= Verilen görev =
Aşağıdaki hamilelik günlüğü yazısını son cümlesinden sonra sürdürür müsün?

= Belge alıntısı =
6 Nisan 2015 Pazartesi

Mucize'nin Günlüğü : Hormonal Enfeksiyon


Biliyorsunuz hamileler bir farklıdır. Başka görünürler. Karnı, burnu hatta kulakları bile büyür, bacaklar tuhaf bir incelikte, kollar kendinden istemeden açık açık yürürüyen yani gün geçtikçe 60 yaşlarında alkolik amcaların kadın versiyonu oluverirler. Eh tahmin edersiniz ki bu tip görünüceğini bilen bir 20'li 30'lu yaşlarında bir kadından normal bir psikoloji bekleyemezsiniz. Tabiii bir Şeyda Coşkun değilseniz.

Birde bu psikolojinin baş mimarı, her ay bizi resetleyen hormanları unutmamak lazım. Ben yinede normal olanlardanım. Öyle sinirli bir yapım olmuyor. Sevimsiz görünen, kaşları çatık hamilelerden olmak istemiyorum. Ecem de bu konuda çok kasmıştım kendimi. Olmayacağım öyle bir hamile diyordum kendime. Hamilelik ilerledikçe öyle bir hamile olmadığı anlayıp sakinleşmiştim. Sonra koy verdim gitti. Yoldaki teyzeler bile karnımı sevdi, hep otobüs- metroda yer buldum. Gülünce güzel oluyor hamileyken hayat!



İçimdeki Suzan Avcı

Ama bende başka yan etkileri oluyor. Ne gezegenler beni etkiler, ne de yer yüzündeki olaylar. Gülmek ve ağlamak benim için kardeş. Hepte kol kola geziyorlar. Nasıl bir kafa yaşıyorsam şimdi şöyleyim;

"Ayyy nasılda tekmeliyor oğlummm. hahahahahahahah. Ayyy doğacak ben onu koynumda uyutacağım, nasıl bir hataya düşecektim bennn hühühühühühühühü!!!!"

diye devam ediyor.

Kahkalar öyle böyle değil. Kendimden duymadığım kahkahalar bunlar. Bir Yeşilçam kötü kadını varmış içimde de bilmiyormuşum. Hamileliklerimde ortaya çıkıyor. Durman susmadan uzunn uzunn kahkahalar atıyor. Belki yazmışımdır, beni tanıyanlara anlatmışımdır; Ecem'e hamileyken eşimle ofisimiz Gıda Çarşısında 7 katlı binanın 5. katındaydı. Müşteri var içeride, sabah saatleri, birden deprem olmaya başladı. Beşik gibi sallanıyoruz. Ben nasıl gülüyorum anlatamam. Öyle böyle değil. Gözümden yaş geliyor. Karnıma ağrılar girdi. Sanırsın deprem beni ayaklarımdan gıdıklıyor. Bir baktım müşteride gülmeye başladı. Kocam alışkın, hem sallanıyor, hem telefonla konuşuyor, hiç bana sus demiyor. Deprem durdu. Müşteri döndü, gülerek "Benim hanımda böyleydi, Saçmalar saçmalar kendi kendine gülerdi. Alışkınım ben" dedi. Ben dahada gülmeye başladım. Susmam 10 dakikamı aldı.

= Satırlar =
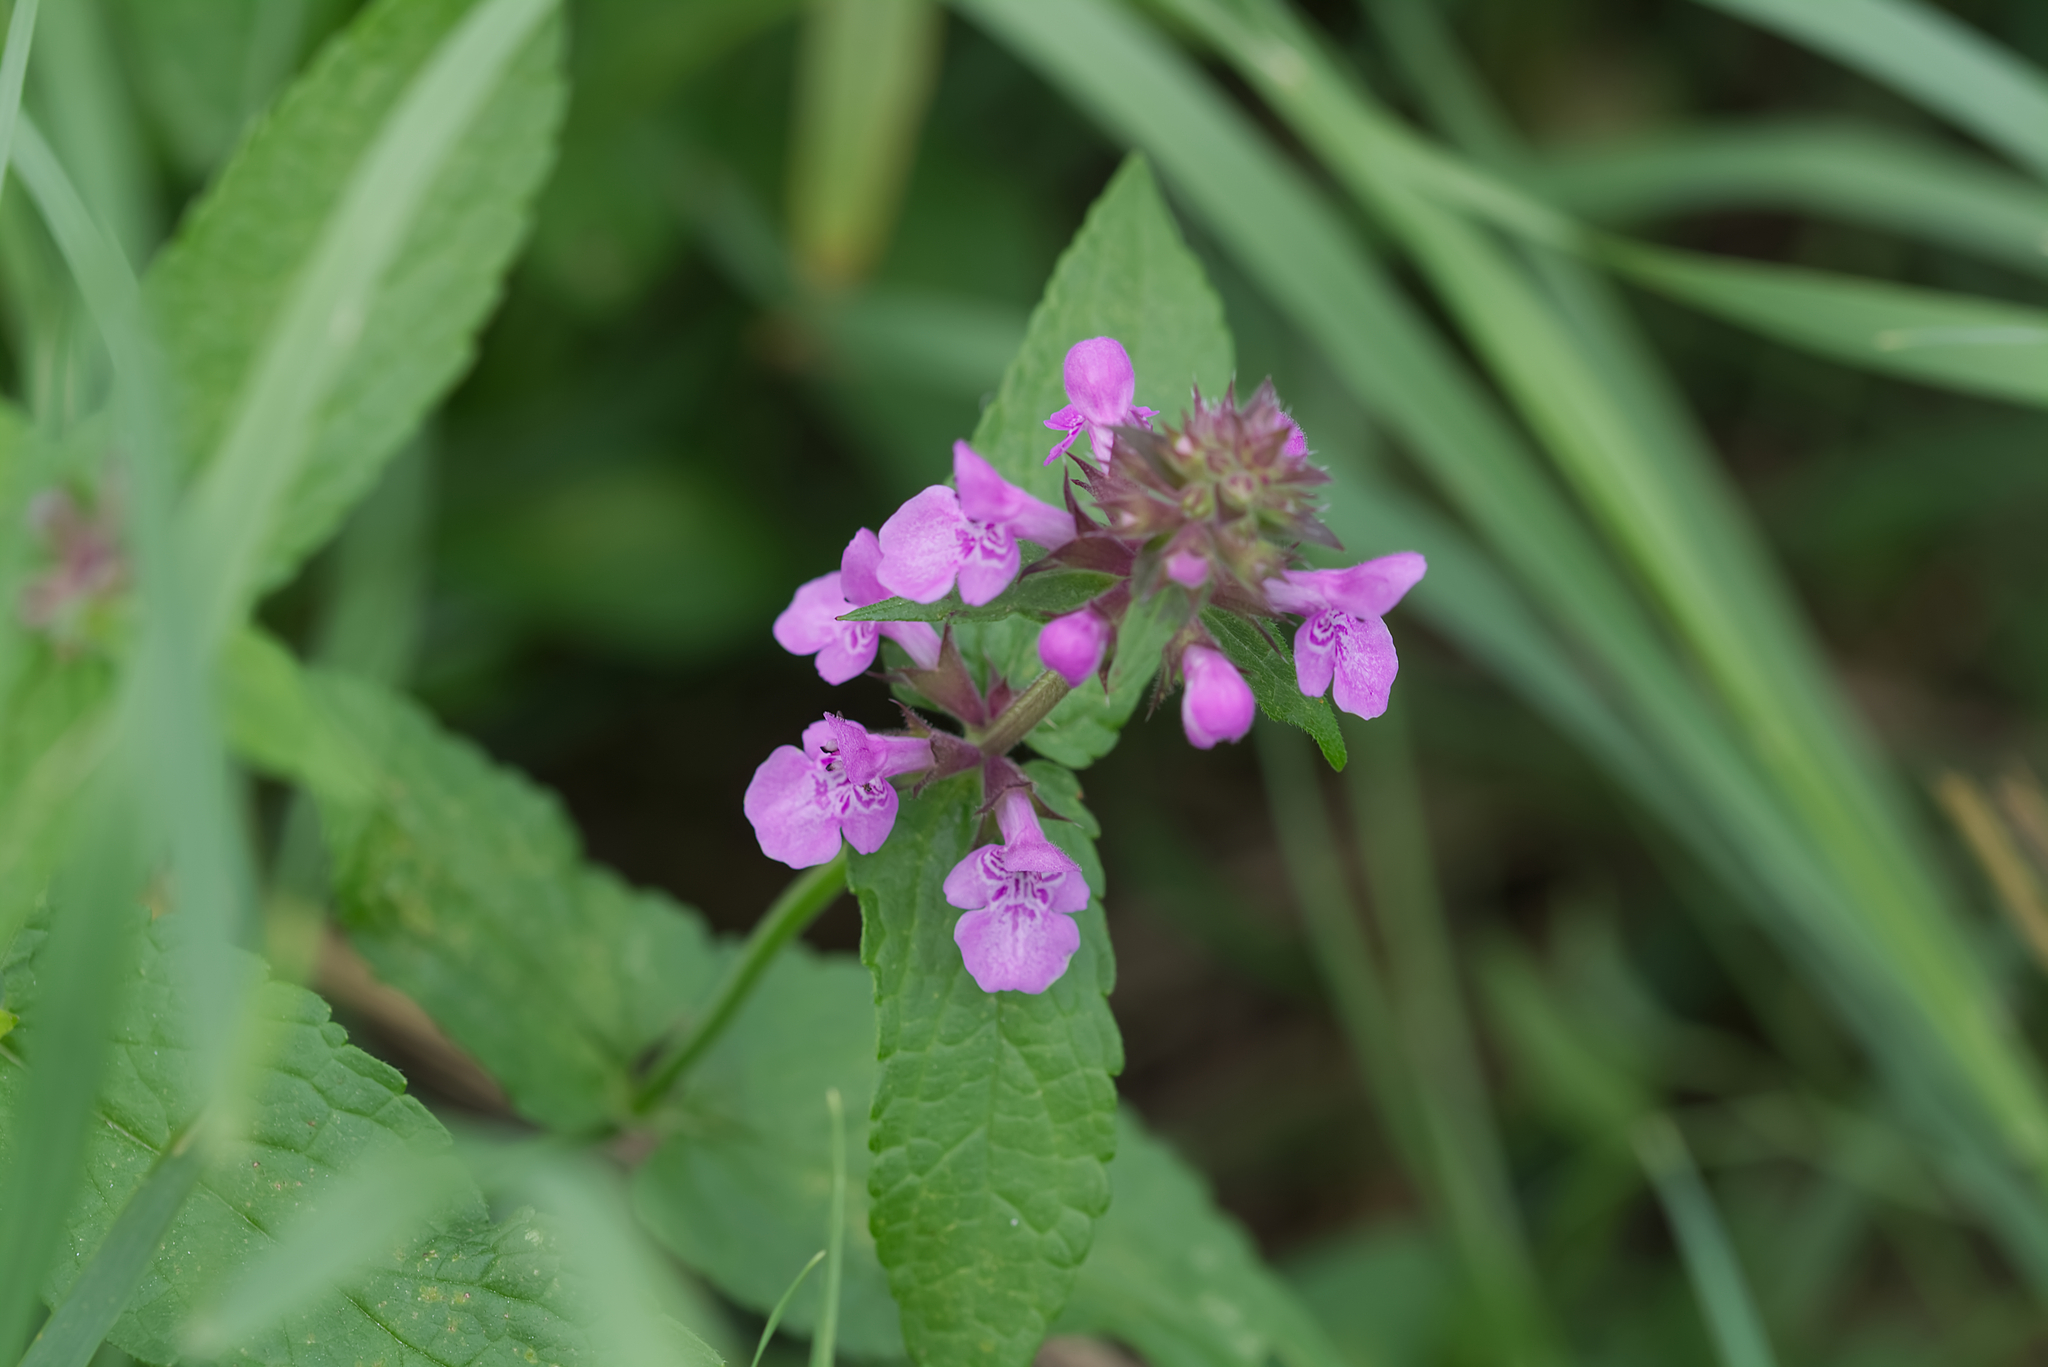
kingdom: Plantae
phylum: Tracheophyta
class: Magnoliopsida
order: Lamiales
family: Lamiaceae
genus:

= Alıştırma cevabı =
Bazen kocamın sinirlerine şaşırıyorum. Yani o benim yanımda öyle bir durumda, o şekilde gülseydi acayip sinir olurdum. Elimle ağzını falan kapatırdım valla. Adam öyle sakin ki o haline bile koca karı kahkahası atıp sinirleniyorum. Bir gün arabaya bindik işe gidiyoruz. Gözlüğüm camı buğulandı diye Hatay'dan Gıda Çarşısına kadar deli deli güldüm. Oda benle güldü. Yeminle adam hamile savucu. O gülüyor diye ben daha da gaza geldim. Kahkaha dozajını attırdım. Çok gürültülü bir yolculuk geçirdik.

Burak'ta  kafam daha da güzel. Geçenler de arkadaşlara bebek ziyaretine gittik. Apartmanda iki tane asansör var. Bindik birine çıktık yukarı. Bir baktık bu asansör onların katına çıkmıyormuş. Ben bir başladım gülmeye.  Ecemle Cem bana bakıyorlar şaşkın şaşkın Susayım istiyorum olmuyor. Evine gittiğimiz insanlar yanlış anlayacak diye korkuyorum. Öyle böyle gülmedim. Makyajım bile aktı. Kendime geleseye kadar zillerini çalamadık. Toparlandım. Hafif akmış makyajla girdik içeri.

Baktım da Ecem'de de babasının sinir yapısı var. Korkar, ağlar diye düşünüyordum. O da güldü benle.

"Ağlamaktan sinüslerim açıldı. Alerji oldum sandım ama ağlamaktanmış burun akıntısı"

Birde bu hamileliğimde daha başka durumumda daha var her şeye ağlıyorum. Hele kardeş ilişkileriyle ilgili bir şey izlemeyeyim. Hamileliğin ilk başında "Unutursam Fısılda" filmine gittim. Size nasıl ağladığımı anlatamam. Boğazım düğüm düğüm oldu. Sinemada ağladım, arabaya bindik eve kadar durmadan ağladım. Ertesin gün kardeşimle filmle ilgili konuşurken 1 saatte yakın ağladım. Öyle böyle değil. Hatta şimdi yazarken bile gözlerim doluyor. Elimde değil.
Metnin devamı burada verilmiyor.